Der Leiter des Bereichs Bildung des Initiativkreises Ruhr, Bernd Kreuzinger, wird für seine herausragende Mitarbeit bei der Umsetzung der Initiative TalentMetropole Ruhr und ihrer langfristig angelegten Etablierung ausgezeichnet. Marcus Kottmann, Leiter des NRW-Zentrums für Talentförderung, würdigte in seiner Laudatio: „Nach jahrzehntelanger Forschung zu ungleichen Chancen von Kindern und Jugendlichen im Bildungssystem haben wir einen durchaus fundierten Analysestand zu den Ursachen, Ausprägungen und Auswirkungen von Chancenungerechtigkeiten. Manchmal hat man fast den Eindruck, dass mit immer neuen Studien eine Art von Ersatzhandlung für echte Veränderungen in der Praxis kultiviert worden ist. Es gibt aber kein vorwiegendes Erkenntnisdefizit mehr, es existiert ein fundamentales Umsetzungsproblem. Wir brauchen für mehr Chancengerechtigkeit dringend breit getragene Praxisinitiativen aller gesellschaftlichen Akteure, die den langfristigen Rahmenbedingungen von Bildungs- und Ausbildungsprozessen Rechnung tragen und eine kurzatmige und wenig effektive Projektitis überwinden helfen. Bernd Kreuzinger hat die Umsetzung der Initiative TalentMetropole Ruhr mit herausragendem Engagement über fast ein Jahrzehnt entscheidend mitgeprägt. Mit der Mitwirkung bei der Etablierung des Veranstaltungsformates der „TalentTage Ruhr“ und der bundesweit einzigartigen Auszeichnung „TalentAward Ruhr“ für Talentfördernde von der KiTa bis in die akademische oder berufliche Ausbildung setzte er operative Impulse für mehr Chancengerechtigkeit in einer Region, die über eine besonders hohe Dichte an Kindern und Jugendlichen aus weniger privilegierten Verhältnissen verfügt. Letztlich sind genau in diesen Quartieren die Potenziale zu finden, die eine Fachkräfteoffensive erschließen kann.“

„Die Initiative TalentMetropole Ruhr ist ein Erfolgsmodell, das eine beispiellose Entwicklung genommen und sich binnen weniger Jahre in der Bildungslandschaft etabliert hat. Dabei hat die TalentMetropole Ruhr immer konkrete Perspektiven für die jungen Menschen im Blick, z.B. durch praxisnahe Angebote zur Berufsorientierung. Es sind ruhrgebietsweite, inhaltlich aufeinander aufbauende Programme entstanden.

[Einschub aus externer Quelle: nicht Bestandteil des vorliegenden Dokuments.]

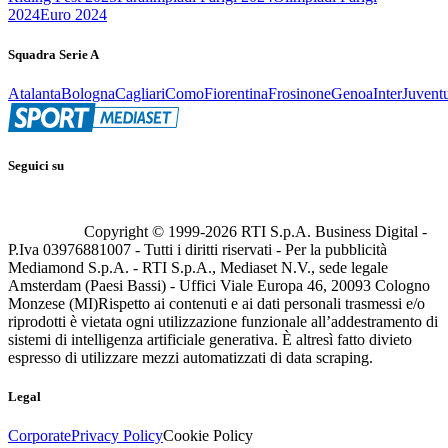
2024
Euro 2024
Squadra Serie A
Atalanta
Bologna
Cagliari
Como
Fiorentina
Frosinone
Genoa
Inter
Juvent
Seguici su
Copyright © 1999-
2026
RTI S.p.A. Business Digital -
P.Iva 03976881007 - Tutti i diritti riservati - Per la pubblicità
Mediamond S.p.A. - RTI S.p.A., Mediaset N.V., sede legale
Amsterdam (Paesi Bassi) - Uffici Viale Europa 46, 20093 Cologno
Monzese (MI)
Rispetto ai contenuti e ai dati personali trasmessi e/o
riprodotti è vietata ogni utilizzazione funzionale all’addestramento di
sistemi di intelligenza artificiale generativa. È altresì fatto divieto
espresso di utilizzare mezzi automatizzati di data scraping.
Legal
Corporate
Privacy Policy
Cookie Policy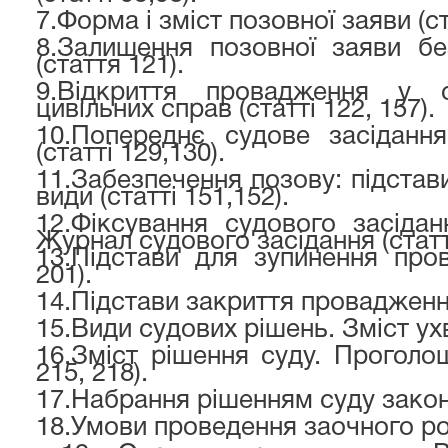
7.
Форма і зміст позовної заяви (ст
8.
Залишення позовної заяви бе
(стаття 121).
9.
Відкриття провадження у с
цивільних справ (статті 122, 157).
10.
Попереднє судове засідання
(статті 129,130).
11.
Забезпечення позову: підстав
види (статті 151,152).
12.
Фіксування судового засідан
Журнал судового засідання (статті
13.
Підстави для зупинення пров
201).
14.
Підстави закриття провадження 
15.
Види судових рішень. Зміст ухв
16.
Зміст рішення суду. Проголош
215, 218).
17.
Набрання рішенням суду законн
18.
Умови проведення заочного роз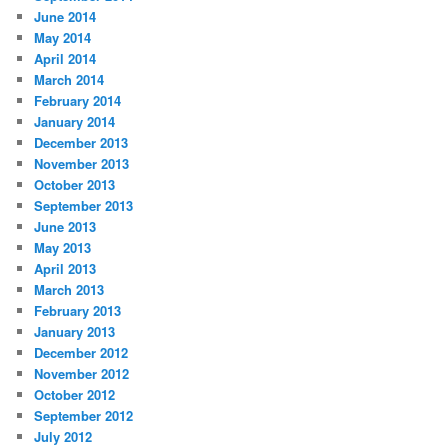
June 2014
May 2014
April 2014
March 2014
February 2014
January 2014
December 2013
November 2013
October 2013
September 2013
June 2013
May 2013
April 2013
March 2013
February 2013
January 2013
December 2012
November 2012
October 2012
September 2012
July 2012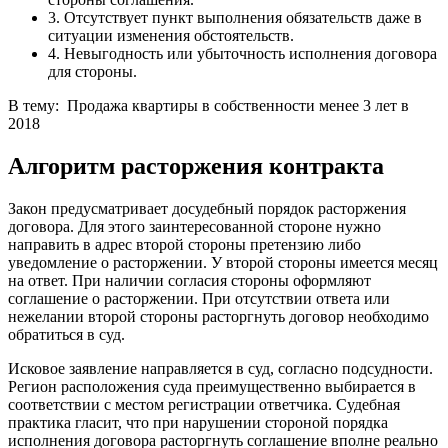
3. Отсутствует пункт выполнения обязательств даже в
ситуации изменения обстоятельств.
4. Невыгодность или убыточность исполнения договора
для стороны.
В тему: Продажа квартиры в собственности менее 3 лет в
2018
Алгоритм расторжения контракта
Закон предусматривает досудебный порядок расторжения
договора. Для этого заинтересованной стороне нужно
направить в адрес второй стороны претензию либо
уведомление о расторжении. У второй стороны имеется месяц
на ответ. При наличии согласия стороны оформляют
соглашение о расторжении. При отсутствии ответа или
нежелании второй стороны расторгнуть договор необходимо
обратиться в суд.
Исковое заявление направляется в суд, согласно подсудности.
Регион расположения суда преимущественно выбирается в
соответствии с местом регистрации ответчика. Судебная
практика гласит, что при нарушении стороной порядка
исполнения договора расторгнуть соглашение вполне реально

Heute nehmen jährlich zehntausende Kinder, Jugendliche und Bildungsakteure an den Formaten der TalentMetropole Ruhr teil. Ich bin sehr dankbar, dass ich diese Erfolgsgeschichte mitgestalten durfte,“ sagt Bernd Kreuzinger.

Bild (v.l.): Prof. Dr. Bernd Kriegesmann, Präsident der Westfälischen Hochschule, Nicole Rosenbach, Hilke Birnstiel, Bernd Kreuzinger, Marcus Kottmann, Ina Brandes, Ministerin für Kultur und Wissenschaft des Landes Nordrhein-Westfalen.